ADJUNCT PROBLEM: My old package could switch between RH and LH
coordinate systems with the touch of a button.  I was just looking at
some of the graphs, and I wrote down an example.  In RH, we have (in
this case) X on the horizontal axis and Y on the vertical axis and Z
the depth axis.  Z starts at 0 (away from the viewer) and goes to 80
(closer to the viewer).  X is 0 at left, 100 at right, and Y is 0 at
bottom and 150 at top.  In LH, Z and Y are unchanged, but X goes from
100 at left to 0 at right.

I asked someone at RSI about changing between RH/LH coordinate
systems, and got a response that IDL doesn't have a setting to do
this.  But upon considering the above, it seems to me that IDL could
do this, no?  In a 2D PLOT, it is trivial in IDL to reverse one axis
but leave the other.  I'm less sure about SURFACE.

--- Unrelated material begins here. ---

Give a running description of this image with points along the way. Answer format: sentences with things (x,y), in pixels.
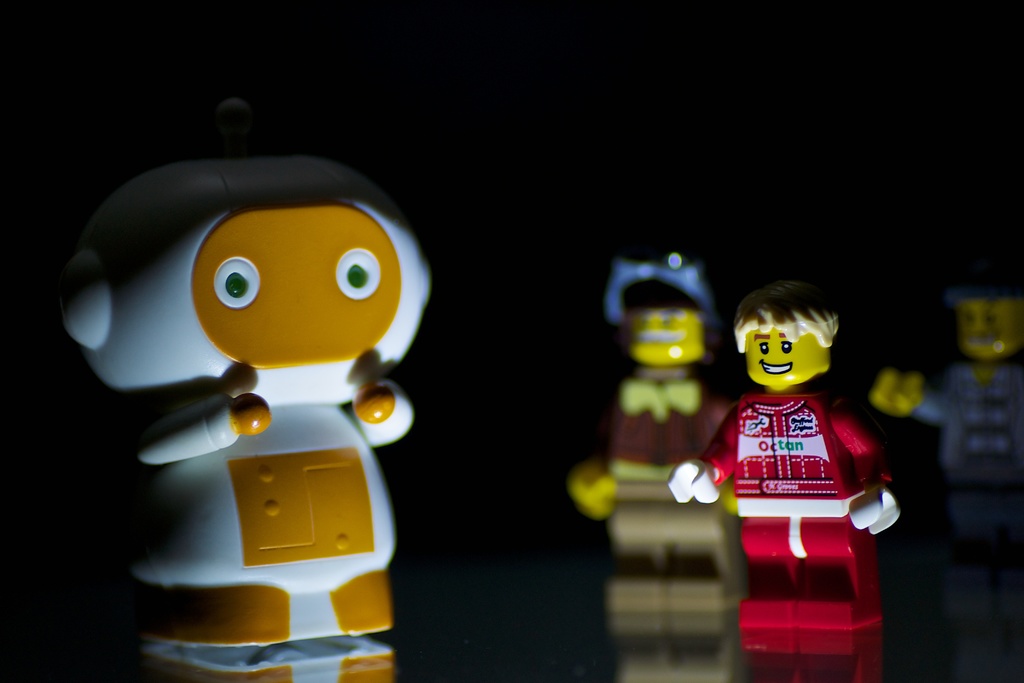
In this picture there are different types of toys (914,401). At the bottom (568,647) it looks like a floor (665,618) and there are reflections (769,633) of toys (657,532) on the floor (752,628). At the back (618,149) there is a black background (667,147).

No amount of rotation, changing aspect, etc., can switch between
RH/LH, but there must be some clever way to REFORM the data to get RH
or LH system?  The trick is to be very sure the axis labels are
correct at the end of it all.

Thanks to those who responded.  Any ideas about the RH/LH systems?
Sometimes I mess with surfaces from a million angles, only to find that
the ONLY way to make them "look right" is to switch to a LH coordinate
system.  It's simple yet very powerful.

Thanks in advance if you have any more thoughts.